---------- DATA LISTING ----------

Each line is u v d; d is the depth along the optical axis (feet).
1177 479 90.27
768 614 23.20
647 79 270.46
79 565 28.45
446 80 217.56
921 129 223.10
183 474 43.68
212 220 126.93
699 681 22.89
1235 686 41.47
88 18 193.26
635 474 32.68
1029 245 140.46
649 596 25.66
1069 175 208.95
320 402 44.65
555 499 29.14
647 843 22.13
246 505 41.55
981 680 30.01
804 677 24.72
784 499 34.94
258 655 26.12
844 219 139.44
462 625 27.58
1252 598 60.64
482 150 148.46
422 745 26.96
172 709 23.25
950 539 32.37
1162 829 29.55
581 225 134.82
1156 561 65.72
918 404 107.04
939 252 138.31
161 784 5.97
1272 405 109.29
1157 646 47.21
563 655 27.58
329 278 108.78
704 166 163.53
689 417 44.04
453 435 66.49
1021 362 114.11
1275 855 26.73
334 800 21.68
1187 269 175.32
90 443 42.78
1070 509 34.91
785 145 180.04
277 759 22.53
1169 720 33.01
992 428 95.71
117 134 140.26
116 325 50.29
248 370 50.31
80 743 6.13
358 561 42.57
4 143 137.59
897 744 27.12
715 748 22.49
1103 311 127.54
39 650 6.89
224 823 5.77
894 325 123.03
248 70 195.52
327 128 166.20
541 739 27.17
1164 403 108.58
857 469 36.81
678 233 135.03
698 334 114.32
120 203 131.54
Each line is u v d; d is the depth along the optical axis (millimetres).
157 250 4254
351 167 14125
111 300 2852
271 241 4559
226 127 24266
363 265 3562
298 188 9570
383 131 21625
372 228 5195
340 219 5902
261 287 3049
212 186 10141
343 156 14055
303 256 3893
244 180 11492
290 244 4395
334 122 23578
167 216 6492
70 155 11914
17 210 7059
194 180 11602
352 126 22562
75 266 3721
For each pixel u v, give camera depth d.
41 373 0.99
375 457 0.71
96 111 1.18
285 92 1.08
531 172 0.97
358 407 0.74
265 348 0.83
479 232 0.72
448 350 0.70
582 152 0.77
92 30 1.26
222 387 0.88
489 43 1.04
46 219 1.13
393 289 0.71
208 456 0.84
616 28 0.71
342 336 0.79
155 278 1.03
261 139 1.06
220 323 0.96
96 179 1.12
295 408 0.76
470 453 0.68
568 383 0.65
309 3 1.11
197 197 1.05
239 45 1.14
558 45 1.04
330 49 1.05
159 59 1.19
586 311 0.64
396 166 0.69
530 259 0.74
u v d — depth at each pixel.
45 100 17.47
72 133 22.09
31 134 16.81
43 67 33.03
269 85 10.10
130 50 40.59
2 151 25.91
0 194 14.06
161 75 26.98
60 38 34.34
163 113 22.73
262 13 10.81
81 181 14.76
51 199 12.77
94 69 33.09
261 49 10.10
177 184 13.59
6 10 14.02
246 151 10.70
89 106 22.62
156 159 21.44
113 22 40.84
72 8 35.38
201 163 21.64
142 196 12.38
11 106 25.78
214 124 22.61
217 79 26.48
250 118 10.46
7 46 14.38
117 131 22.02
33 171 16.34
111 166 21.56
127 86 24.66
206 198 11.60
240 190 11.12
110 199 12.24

----------

EXERCISE REQUIREMENTS:
Where a line of the data contains "depth", copy that line.

RESPONSE:
Each line is u v d; d is the depth along the optical axis (feet).
Each line is u v d; d is the depth along the optical axis (millimetres).
For each pixel u v, give camera depth d.
u v d — depth at each pixel.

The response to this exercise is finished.